Evaluation:
- Maybe looking at boxplots is the most common way. Strongly skewed data often show far outliers. But even normal and some other symmetrical distributions can show outliers.
Example: Out of 100,000 normal samples of size 100, over half had outliers; there was almost one outlier per sample on average.
out = replicate(10^5,
length(boxplot.stats(rnorm(100))$out))
mean(out>0)
[1] 0.5204
mean(out)
[1] 0.92163
- If the issue is that you'd like normal data, then
using formal tests of normality is not usually
the best approach. For small samples, normality tests can fail to reject for data from skewed distributions; for large samples, these tests can reject for data that is close enough to normal for many purposes. Look at normal probability plots instead.
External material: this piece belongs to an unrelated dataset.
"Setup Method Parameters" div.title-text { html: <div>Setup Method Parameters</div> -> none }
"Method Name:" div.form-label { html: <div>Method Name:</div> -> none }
Examples: The Shapiro-Wilk test is one of the best tests of normality. Even so, out of 100,000 exponential samples of size ten, this test found less than half to be non-normal.
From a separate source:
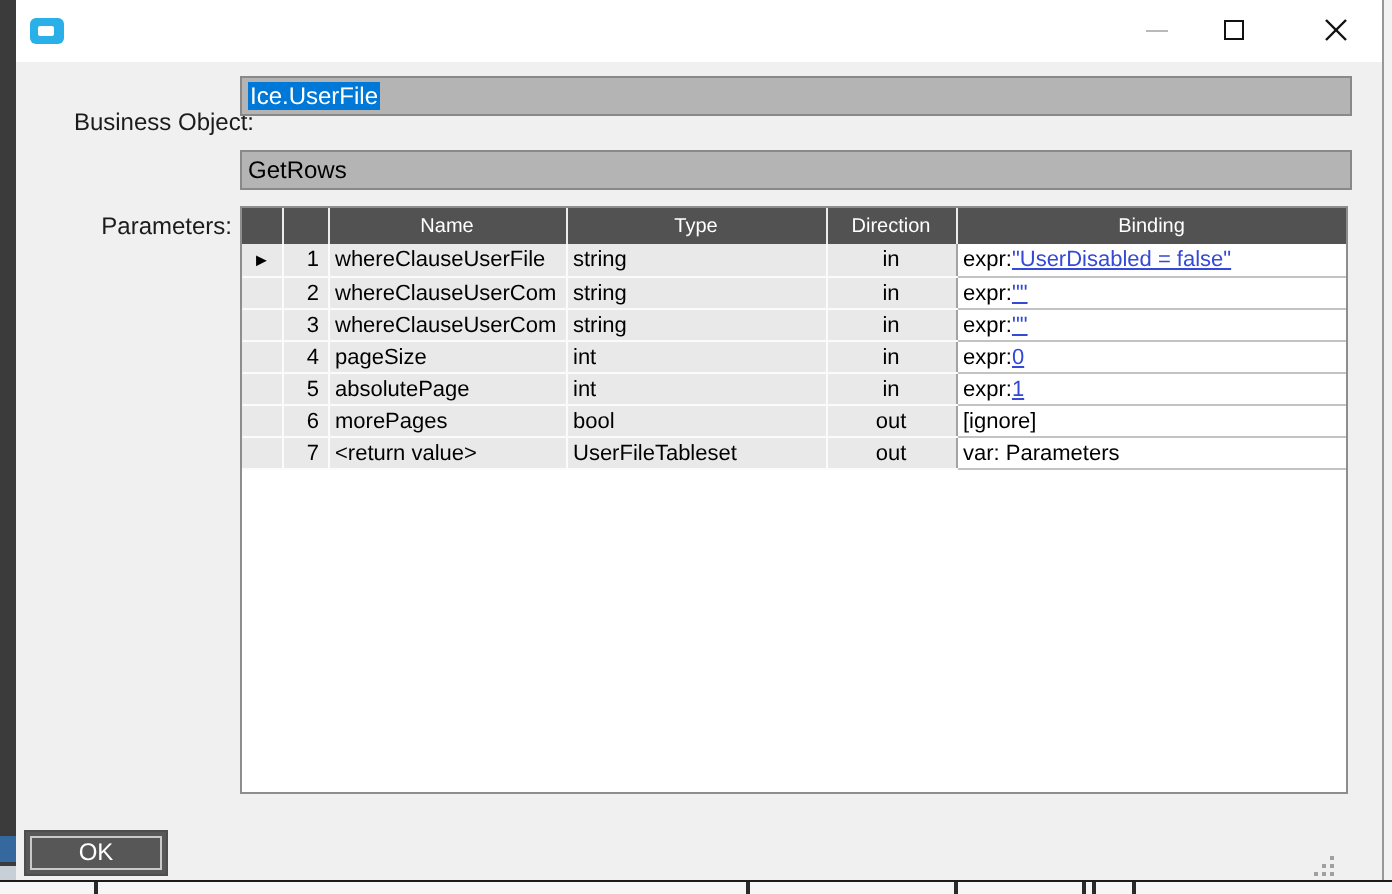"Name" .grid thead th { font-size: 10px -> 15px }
pv = replicate(10^5, shapiro.test(rexp(10))$p.val)
mean(pv <= .05)
[1] 0.44557
Moreover, out of 100,000 samples of size 1000 from Student's t distribution with 30 degrees of freedom (hardly distinguishable from normal
for many practical purposes) about 20% failed the S-W test of normality.
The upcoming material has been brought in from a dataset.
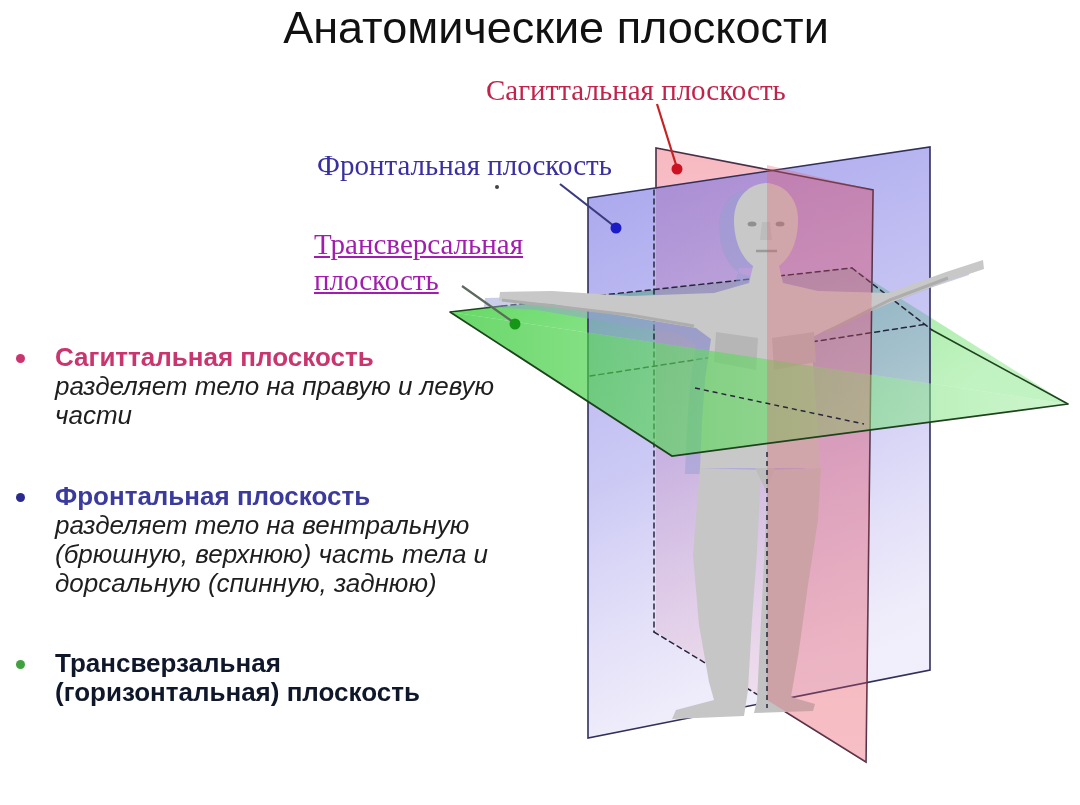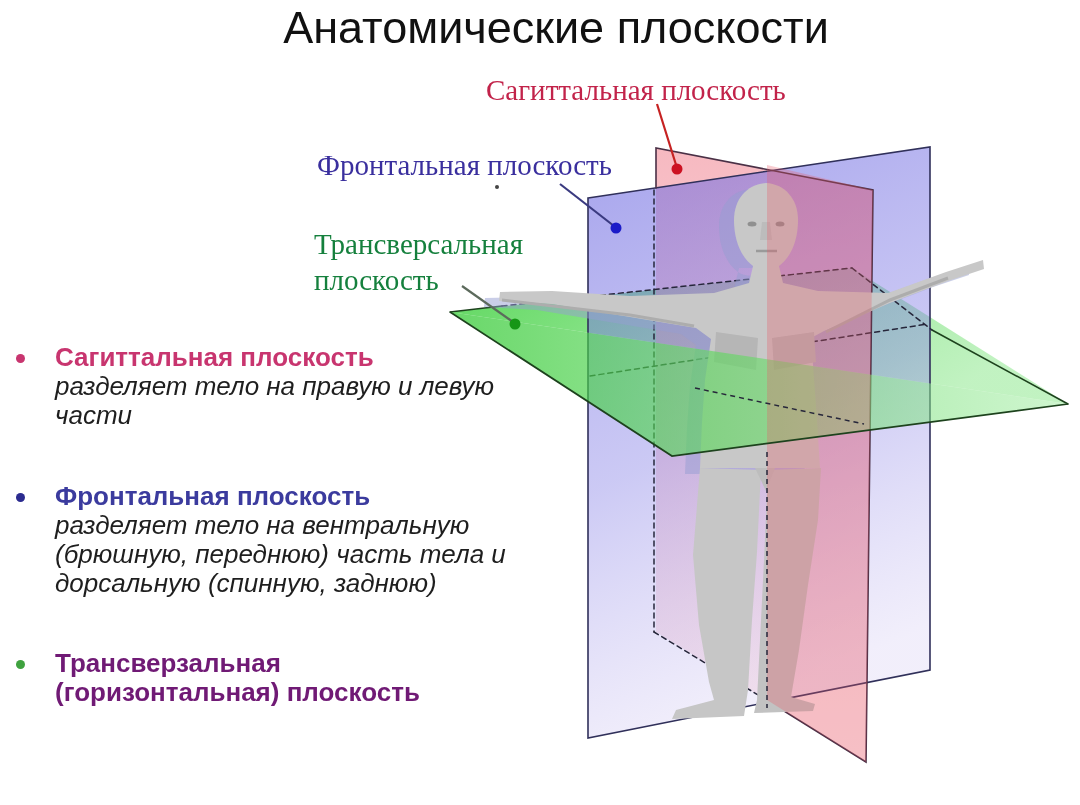"Трансверсальная" .label-transversal { color: #15803d -> #a21caf; text-decoration: none -> underline }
pv = replicate(10^5, shapiro.test(rt(1000,30))$p.val)
mean(pv <= .05)
[1] 0.20981
Execution:
- If possible, try to find a method that works well for untransformed data. Transformation, even when necessary, can make it hard to understand and explain the results of tests.
Example: Suppose we have an exponential sample
of size 40 from a population with $\mu = 50.$
Some might depend on the robustness of t methods to get the (approximate) 95% CI $(33.1,64.1)$ for $\mu.$ However, the relationship
$\frac{\bar X}{\mu}\sim\mathsf{Gamma}(40,40)$
can be pivoted to give the exact 95% CI
$(36.5, 68.0).$
x = rexp(40, 1/50)
mean(x)
[1] 48.60372
t.test(x)$conf.int
[1] 33.07733 64.13012
attr(,"conf.level")
[1] 0.95
mean(x)/qgamma(c(.975,.025), 40, 40)
[1] 36.46582 68.03293
- If transformation is necessary, try to use one that minimizes difficulties of interpretation. In some instances, using a rank transformation works and results are easy to understand. Differences in logs amount to ratios of original data.